Tasks to complete
(1) In the post on Greek pharmacies, translate this sentence into Spanish: "She has not been paid since September last year."
(2) Answer these questions from the post on Greek pharmacies:
(a) Who linked to the article about Greece?
(b) How many pharmacies have closed since 2009?
(c) What medicine did the patient who was turned away need?
(3) Quote the stretch of the post on Greek pharmacies from "Originally published at" through "closed since 2009.".
++++ Text for analysis ++++
Article – Greek citizens: ‘Family is all that is holding us together. But it can’t

Originally published at Notes From The Bunker. You can comment here or there.

,Rawles linked to this article about Greece. Pay close attention to this paragraph:

Greece’s health insurance system relied on pharmacists like her buying full-price medicines on credit and distributing them at heavy discounts before claiming the difference from the state. As the state-run insurance schemes have gone bust, that money has stopped. She has not been paid since September last year. The 31-year-old kept faith with the old system until the money owed her topped €50,000 (£40,350). That debt is about average and the reason 1,500 pharmacies have closed since 2009.

The day before, a patient had come in needing Seroquel, a medicine for schizophrenics. They could not afford the €42 fee for the fortnightly treatment and had to be turned away. “I feel very bad, but if I get into debt with suppliers, I’ll go to jail,” she says.

So pharmacist buys [drug] for $50. Sells [drug] to patients for $20. Government gets the bill for the difference of $30 (plus, presumably, some profit for the pharmacist.) When government has no money, pharmacist is on the hook for the $30. Choice is then to either sell the drug to the patient at the price the government was being charged ($50 + profit) or stop buying drugs when patients can’t pay for them. This is a perfect example of what I meant a few posts back about why austerity measures are hated by these countries populace. Faced with the ‘real’ cost of their medication, Greeks cannot afford them. Without the government subsidizing the cost of the drugs, the pharmacist won’t buy them because they’re not going to buy what they cannot sell. The result, very predictably, is that there are now drug shortages looming.

Any business or industry, in Greece or anywhere else, that relies on ‘easy’ government money to make things function is skating on thin ice these days. As things progress I think we’re going to see more situations like this in more countries where government has artificially been keeping prices low through subsidies and can no longer afford to do so…pissing off the population who, having come to rely on those products and services at low prices, will be outraged at having to pay ‘their fair share’. Political fallout, naturally, will be severe.

I suppose it might be a good idea to analyze and examine our own systems and see where such weaknesses are so we can have workarounds ready for when/if this sort of belt-tightening comes a-knocking at our national door.
++++ Record extracts ++++
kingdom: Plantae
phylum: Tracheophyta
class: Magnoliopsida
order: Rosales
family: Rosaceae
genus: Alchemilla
++++
Exercise answers
(1) No ha cobrado desde septiembre del año pasado.

(2)
(a) Rawles
(b) 1,500
(c) Seroquel

(3)
Originally published at Notes From The Bunker. You can comment here or there.

,Rawles linked to this article about Greece. Pay close attention to this paragraph:

Greece’s health insurance system relied on pharmacists like her buying full-price medicines on credit and distributing them at heavy discounts before claiming the difference from the state. As the state-run insurance schemes have gone bust, that money has stopped. She has not been paid since September last year. The 31-year-old kept faith with the old system until the money owed her topped €50,000 (£40,350). That debt is about average and the reason 1,500 pharmacies have closed since 2009.